-------- Extracted entries

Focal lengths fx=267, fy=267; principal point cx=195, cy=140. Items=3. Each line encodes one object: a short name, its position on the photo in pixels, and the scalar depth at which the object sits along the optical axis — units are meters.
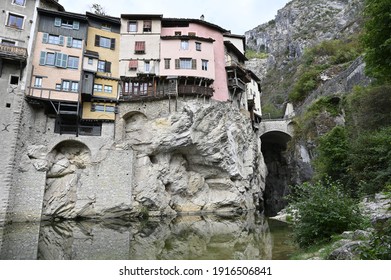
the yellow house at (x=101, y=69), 26.28
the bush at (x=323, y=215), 7.39
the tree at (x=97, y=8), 36.91
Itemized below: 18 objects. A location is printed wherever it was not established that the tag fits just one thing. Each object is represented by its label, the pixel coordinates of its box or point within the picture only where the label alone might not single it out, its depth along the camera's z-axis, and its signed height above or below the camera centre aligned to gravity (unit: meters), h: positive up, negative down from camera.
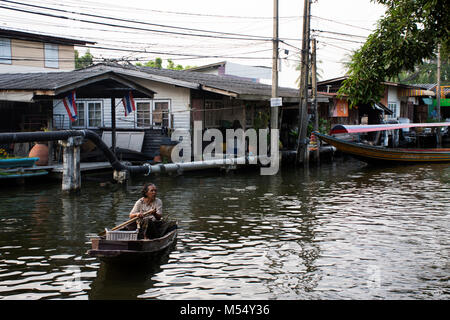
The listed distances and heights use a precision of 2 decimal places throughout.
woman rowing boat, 9.72 -1.65
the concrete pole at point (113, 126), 22.36 +0.46
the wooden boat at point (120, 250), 8.51 -1.99
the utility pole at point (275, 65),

----------------

*Task directions*
Do not include pictures. Copy only the lines running from the line with "the tree at (x=97, y=8), 36.91" through the last line of the records, exactly as they appear.

*Result below*
the tree at (x=97, y=8), 36.91
Itemized below: 18 objects. A location is printed wherever it was not established that the tag fits just one thing. Each object is represented by its label, the pixel coordinates of its box or point within the picture only where the label alone might not single it out, its depth along the camera's z-axis, and its signed height above or below the camera centre aligned to gravity (unit: meters), h: positive up, negative down from camera.
The listed distances and heights use a precision of 2 decimal places throughout.
woman rowing boat, 9.72 -1.65
the concrete pole at point (113, 126), 22.36 +0.46
the wooden boat at point (120, 250), 8.51 -1.99
the utility pole at point (275, 65),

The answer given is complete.